Data for review |
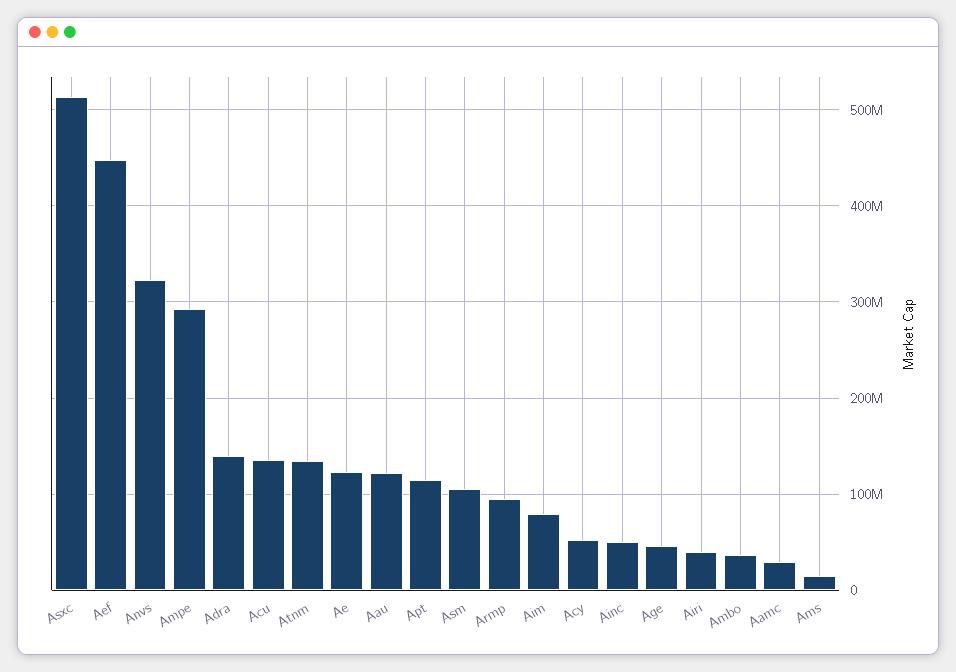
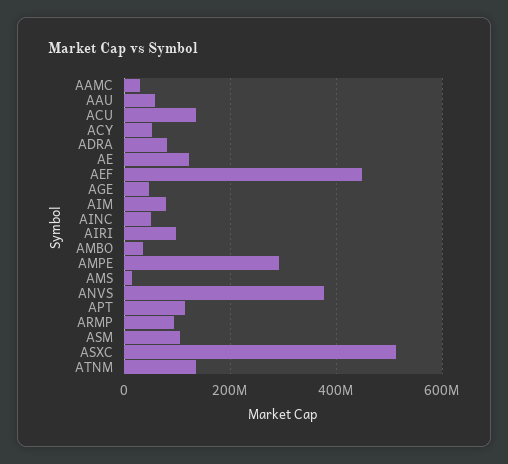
Anvs: 320000000 -> 380000000
Adra: 140000000 -> 80000000
Aau: 120000000 -> 60000000
Airi: 40000000 -> 100000000

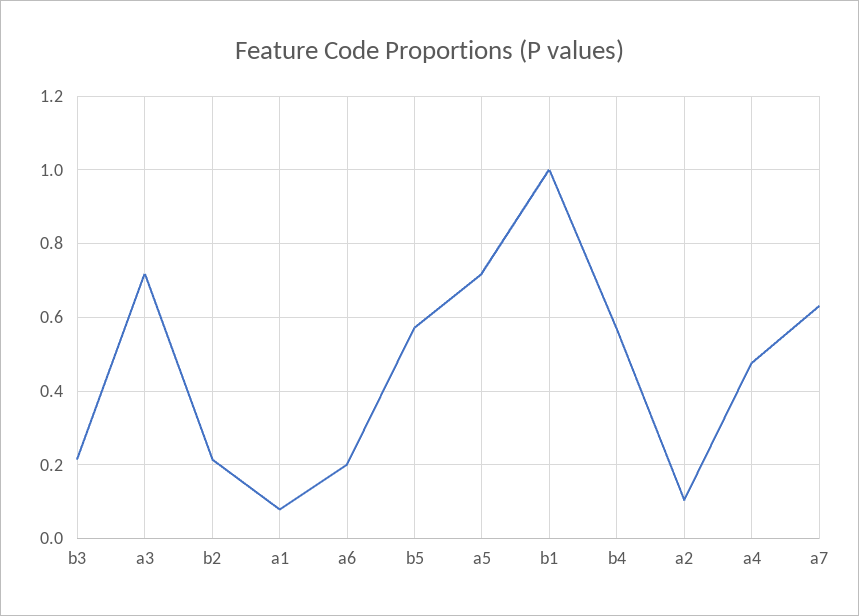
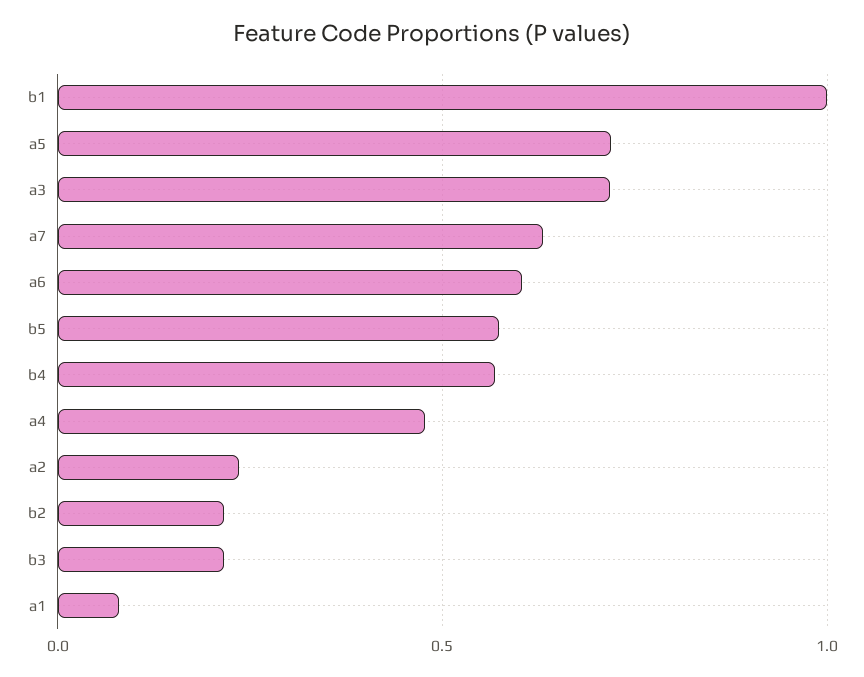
a6: 0.2 -> 0.6
a2: 0.1 -> 0.25

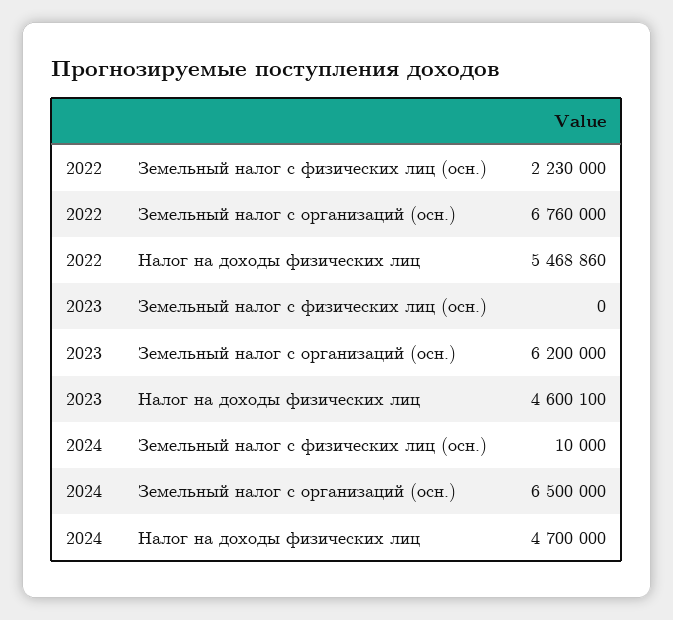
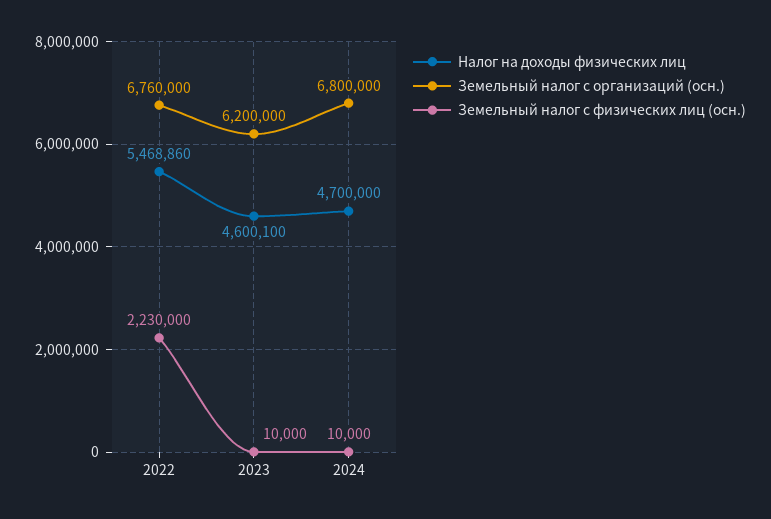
Земельный налог с физических лиц (осн.), 2023: 0 -> 10000
Земельный налог с организаций (осн.), 2024: 6500000 -> 6800000

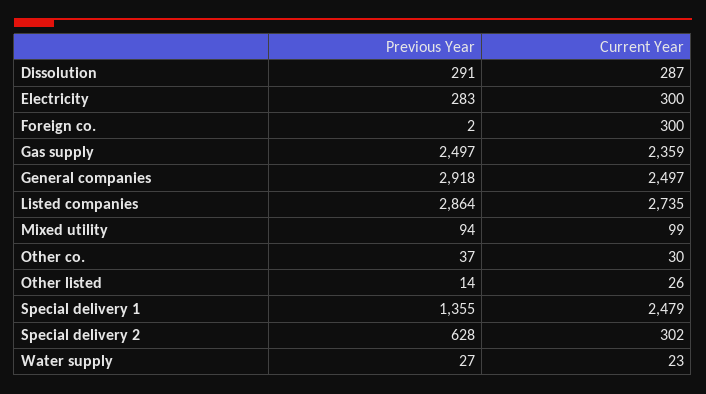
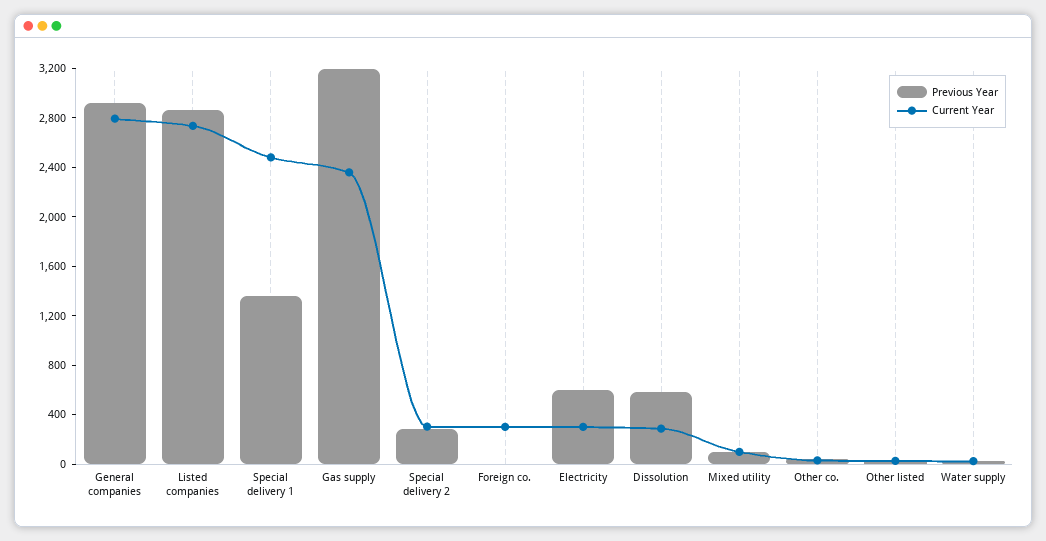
Previous Year, Dissolution: 291 -> 600
Previous Year, Electricity: 283 -> 600
Previous Year, Gas supply: 2497 -> 3200
Current Year, General companies: 2497 -> 2800
Previous Year, Special delivery 2: 628 -> 300

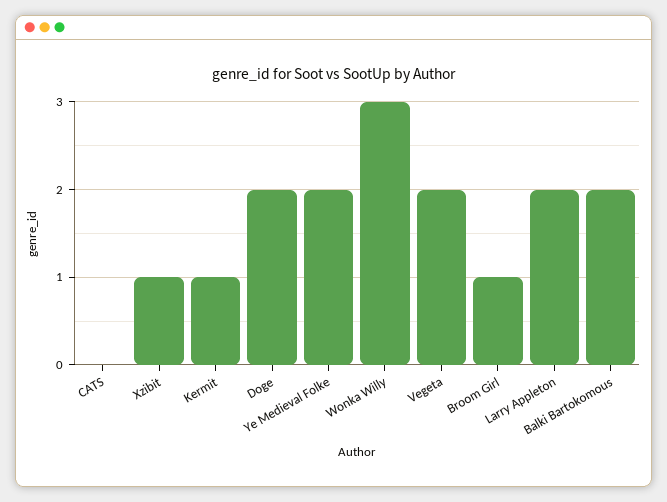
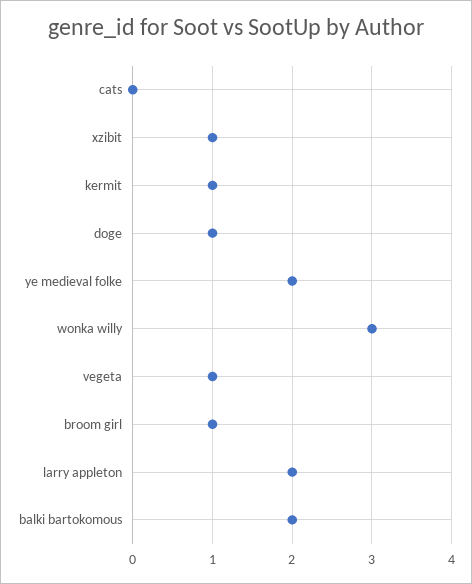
Doge: 2 -> 1
Vegeta: 2 -> 1

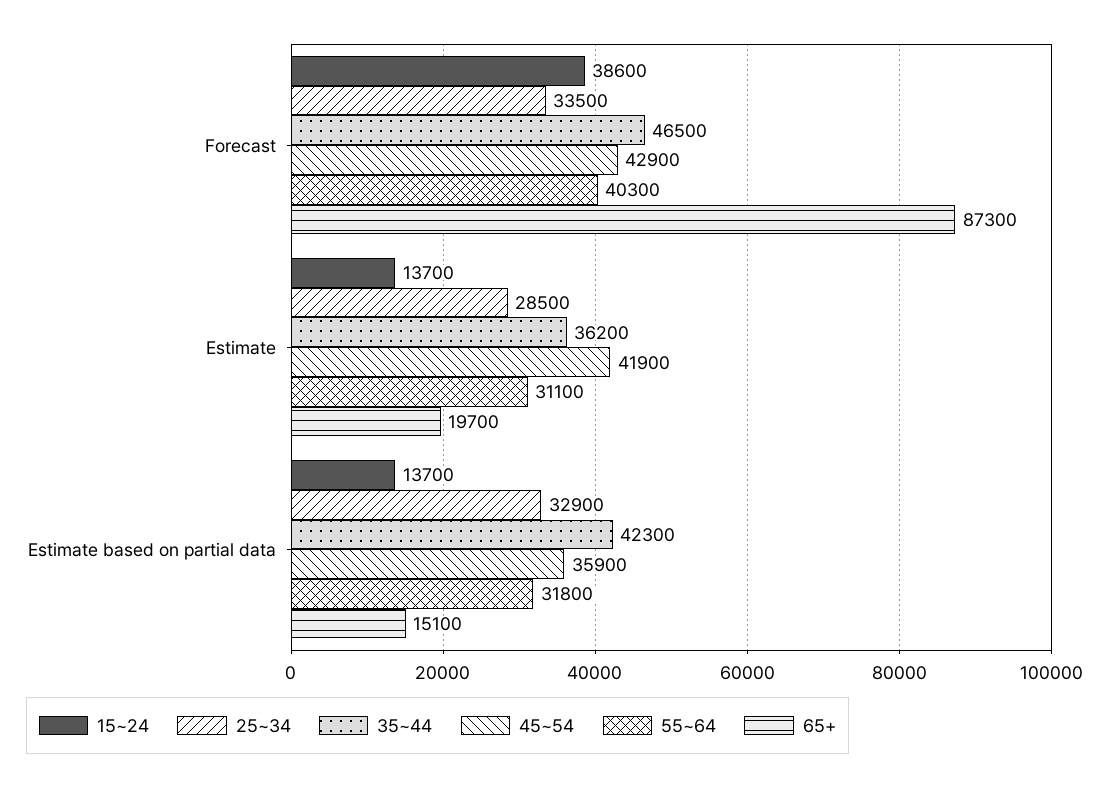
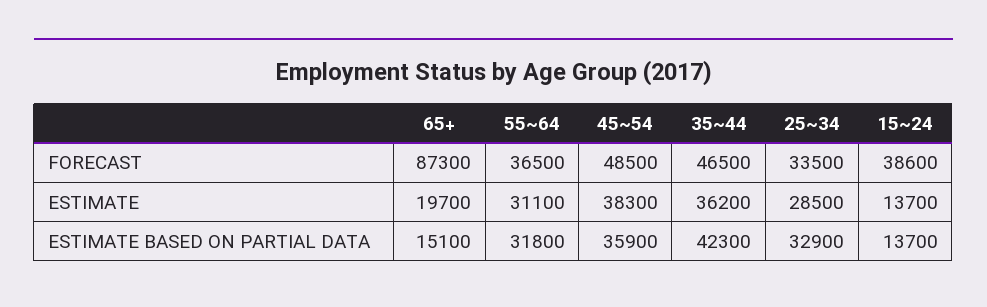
45~54, Forecast: 42900 -> 48500
55~64, Forecast: 40300 -> 36500
45~54, Estimate: 41900 -> 38300

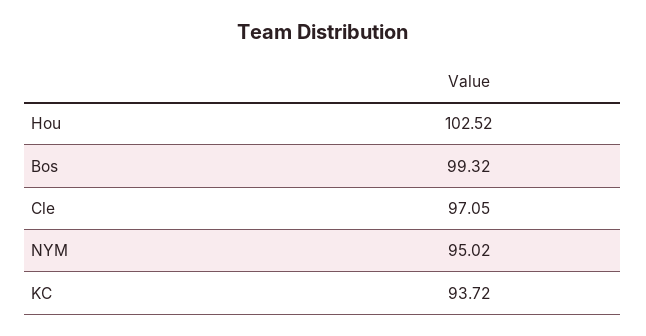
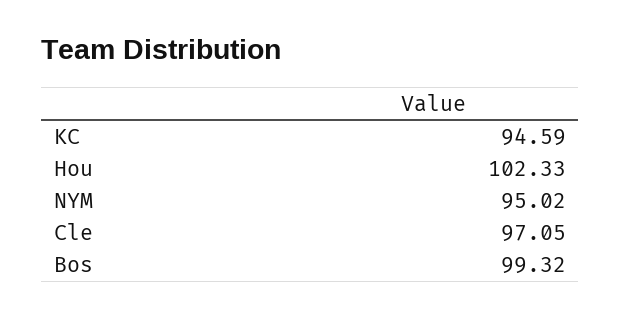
Hou: 102.52 -> 102.33
KC: 93.72 -> 94.59

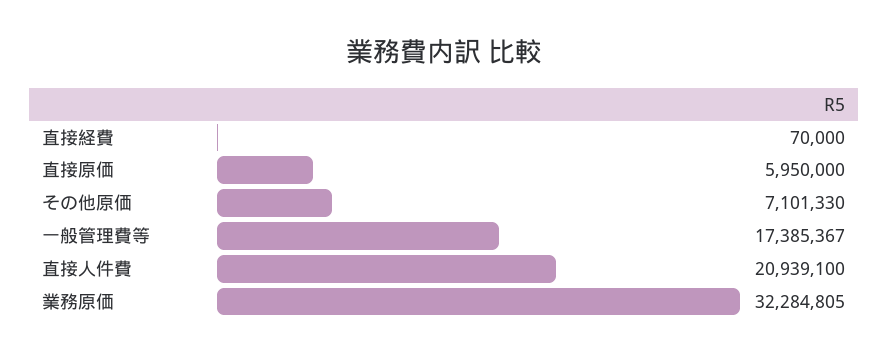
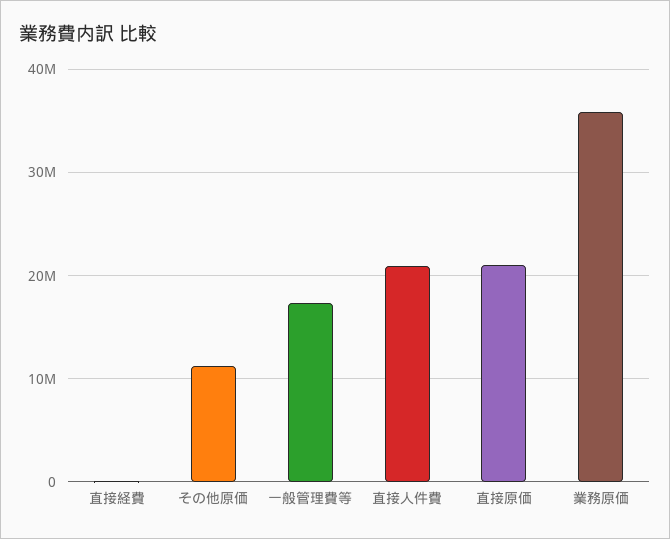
直接原価: 5950000 -> 21000000
その他原価: 7101330 -> 11000000
業務原価: 32284805 -> 36000000

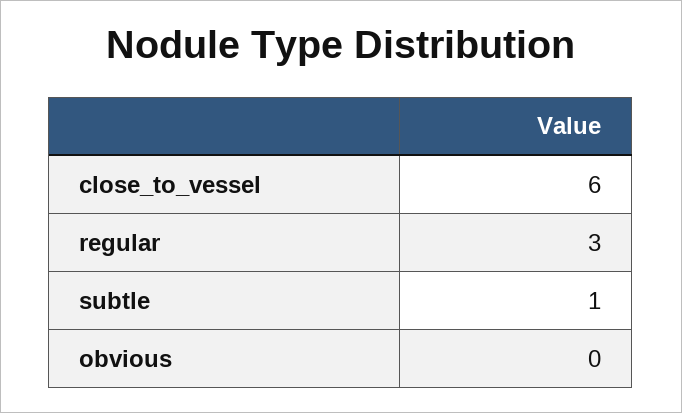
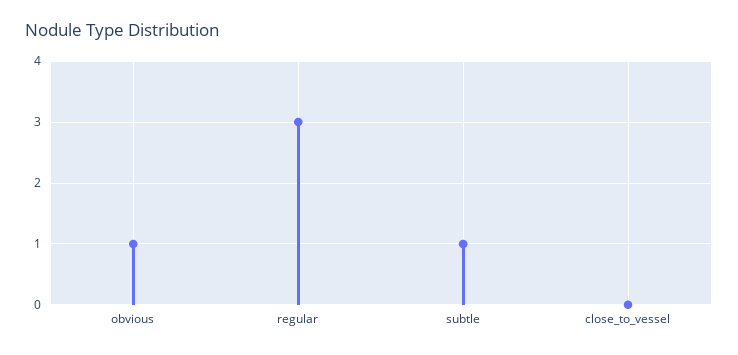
close_to_vessel: 6 -> 0
obvious: 0 -> 1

Task to carry out | Among the entries above, identify all lines with "Year" and copy them.

Reply |
Previous Year, Dissolution: 291 -> 600
Previous Year, Electricity: 283 -> 600
Previous Year, Gas supply: 2497 -> 3200
Current Year, General companies: 2497 -> 2800
Previous Year, Special delivery 2: 628 -> 300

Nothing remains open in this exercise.